The kiwi will probably trade between 84.90 US cents and 87.50 cents this week, according to a BusinessDesk survey of 10 traders and strategists. Four predict the kiwi will remain largely unchanged, while three expect it to fall and three say it may rise. It recently traded at 86.70 US cents.
Investors are mulling the future track of the kiwi after it spiked higher last week when the Reserve Bank affirmed its commitment to rising interest rates even as bank officials said the currency should decline to reflect softer commodity prices. While Thursday's release of first quarter growth data is likely to feed into sentiment of a strong economy, the fortnightly dairy auction on Wednesday will probably show commodity prices continue to soften. Traders will be eyeing any subtle changes from the Federal Reserve on Thursday as they mull the outlook for rising interest rates in the world's largest economy.

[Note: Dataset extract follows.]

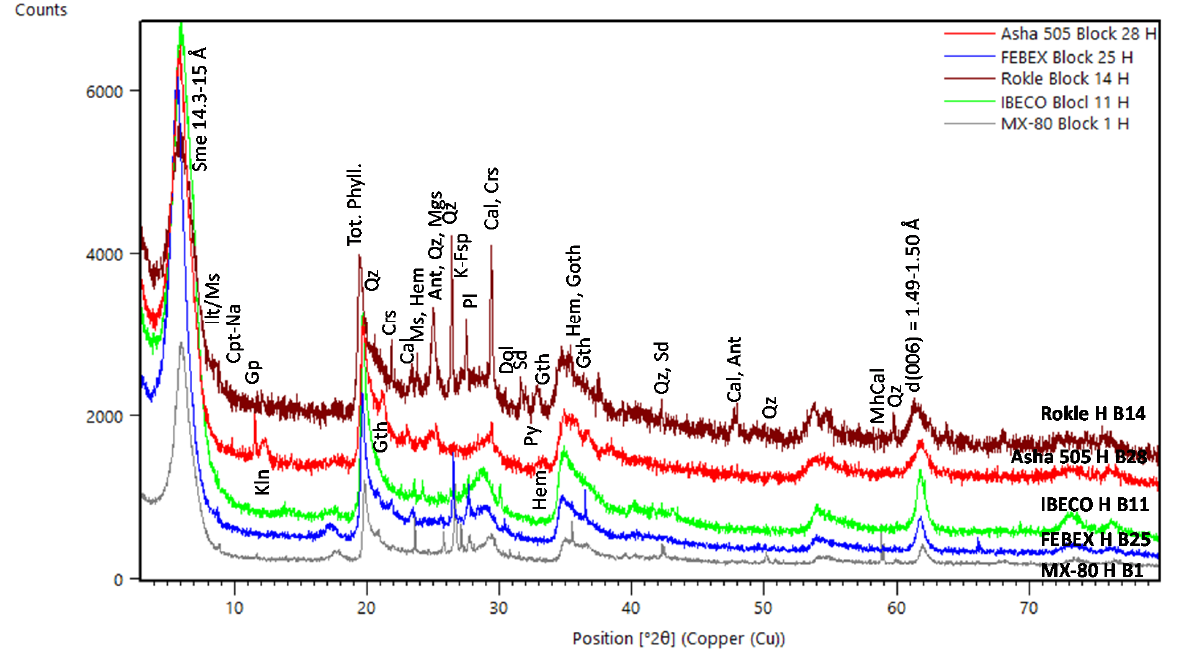
Figure 5. XRD patterns of bulk samples from ABM5 experiment. Symbols according to [43]. Sme: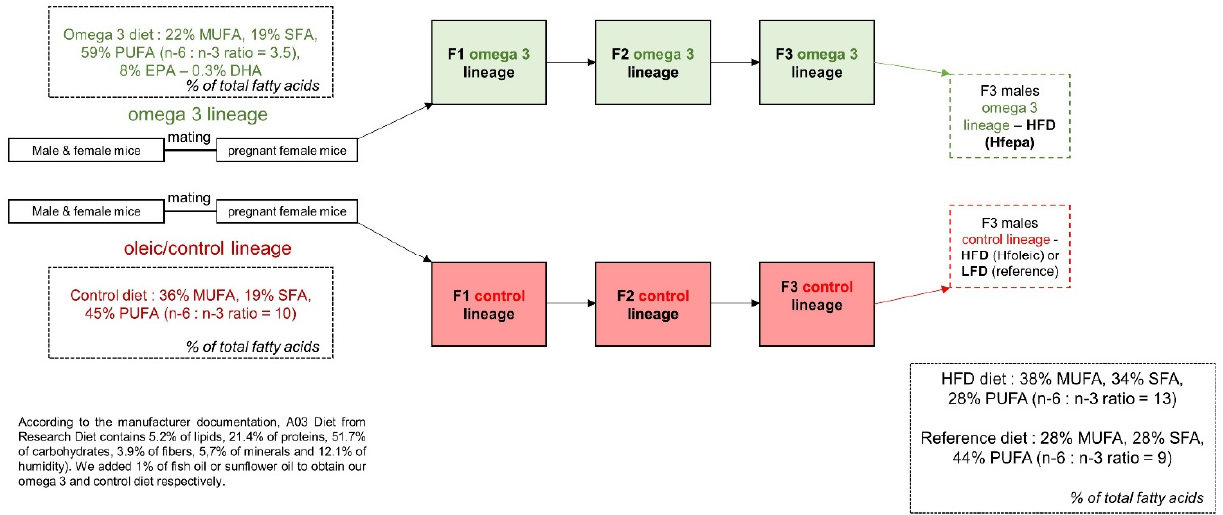
Figure 6. Design of the dietary intervention to obtain F3 animals from an n-3 PUFA and control lineage and explore the effect of a high-fat diet (HFD) in each lineage. MUFA, monounsaturated fatty acids; SFA, saturated fatty acids; PUFA, polyunsaturated fatty acids. HFD, high-fat diet; LFD, control low fat diet.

"There's a lot of conflicting forces on the New Zealand dollar at the moment," said Bancorp Treasury Services client advisor Peter Cavanaugh. "The market is still torn. Volatility might be low globally but we have got our own peculiar little issues here."
In New Zealand this week, the GDP data will probably show the economy grew 1.2 percent in the first three months of the year, from a 0.9 percent pace in the fourth quarter of 2013, according to economists polled by Reuters. That would mark the fifth quarter with growth of 1 percent or above in the past six years.

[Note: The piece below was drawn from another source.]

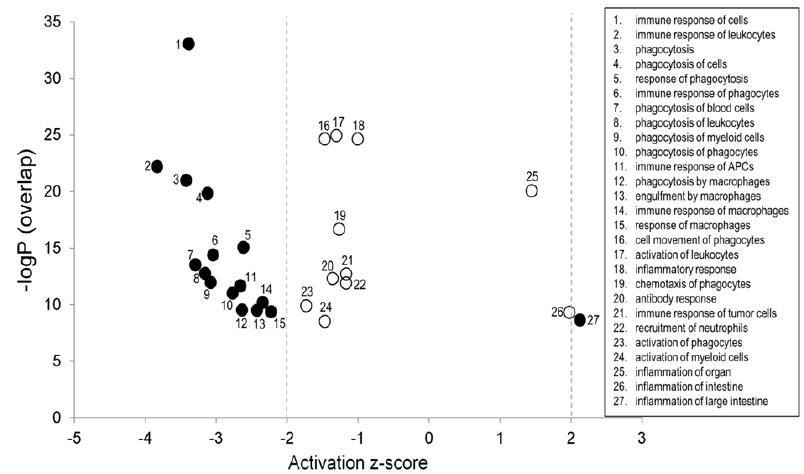
Figure 4. Overrepresentation analysis of inflammatory response ‐ related bio ‐ functions, using Ingenuity Pathway Analysis. A total of 27 sub ‐ functions, under the broader category of inflammatory response, were identified from the data. Results are based on gene expression changes in Q ‐ mix vs. placebo. The extent of pathway overrepresentation is shown via the negative logarithm of the overlap p ‐ value ( y ‐ axis), and consistency of gene expression changes are shown via the z ‐ score ( x ‐ axis). The dashed lines mark z ‐ scores ≤− 2.0 or ≥ 2.0, indicative of inhibited and activated sub ‐ functions, respectively (filled circles). Sub ‐ functions are numbered and described in the accompanying legend.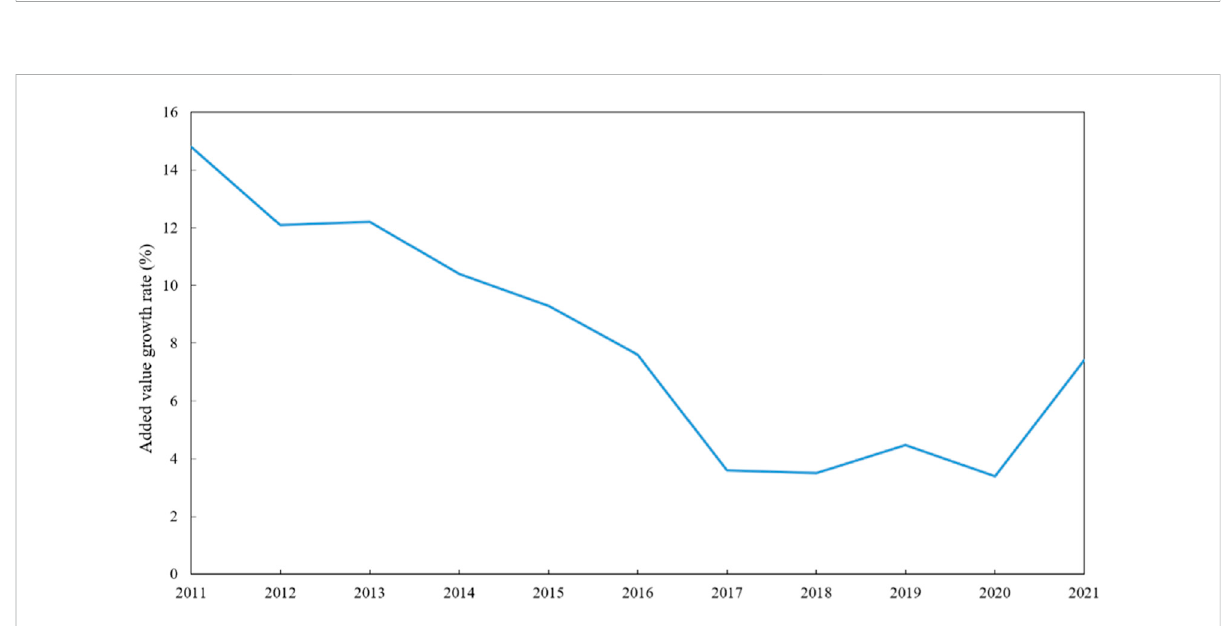
FIGURE 2 Growth rate of added value of chemical industry (Data source:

Meantime on Wednesday, the country will probably post a $1.2 billion first quarter current account surplus, from $1.4 billion in the fourth quarter, which could push the annual deficit to 2.8 percent of GDP, the first time it has been below 3 percent since late 2011.
Traders will be eyeing Fonterra Cooperative Group's fortnightly GlobalDairyTrade auction early Wednesday morning which may show prices fell for a ninth straight sale. Dairy prices have fallen 26 percent since February and the decline in commodity prices has been highlighted by the Reserve Bank as a reason the kiwi should be moving down.

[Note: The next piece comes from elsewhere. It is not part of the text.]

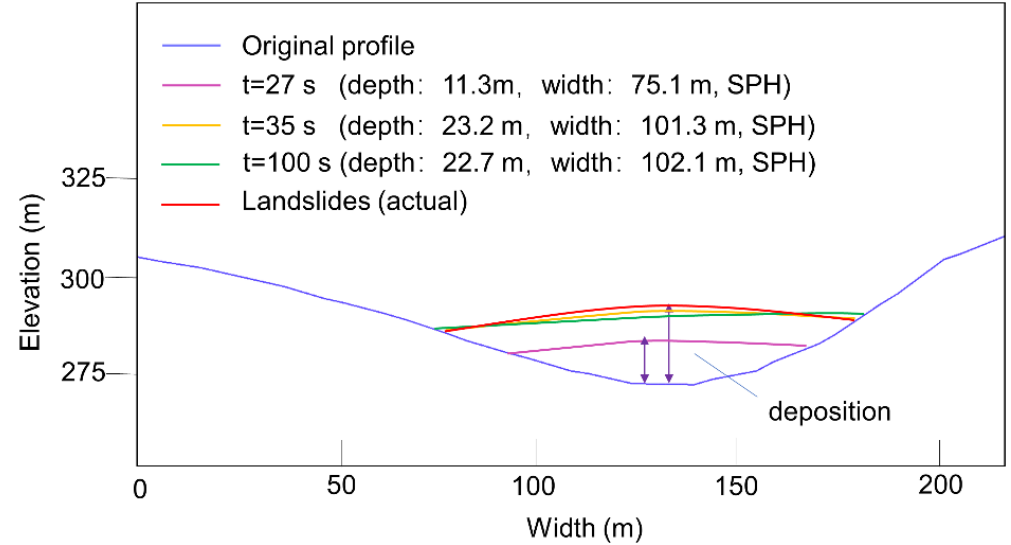
Figure 15. Comparison of profiles by the SPH simulation and the actual landslides along Section 2–2.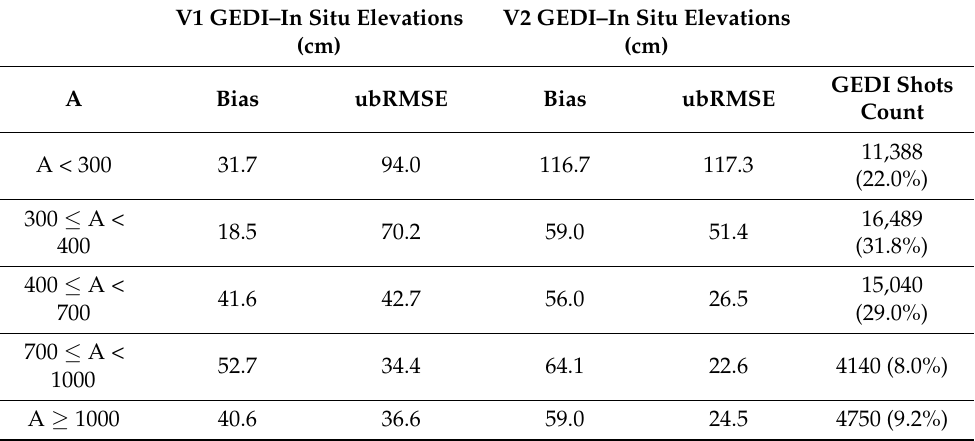
Figure 6. Difference between GEDI and in situ elevations as a function of the amplitude of the water-surface mode. V1 and V2 refer respectively to GEDI elevations from the first and second data releases. Table 2. Summary statistics of the difference between GEDI and in situ elevations according to the five classes of the GEDI water-surface mode amplitude (A).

On Friday, the latest ANZ-Roy Morgan monthly consumer confidence report is scheduled for release and will be watched for signs of softness falling interest rate rises.
Elsewhere, traders will be eyeing tomorrow's release of the Reserve Bank of Australia's minutes to its last meeting. The bank is probably keeping the Aussie in its sights given it has risen 1.6 percent against the greenback so far this month.
In the US, the Federal Reserve is expected to continue tapering its asset purchases at a steady pace following its latest meeting and traders will be looking for indications of when interest rates may start rising. The US also has data on inflation, industrial production and housing.
The increasing violence in Iraq will also be on the radar this week on concern about future oil supply from OPEC's second largest producer, said Bancorp's Cavanaugh. While it doesn't appear to be a major threat at the moment, it could flare up, he said.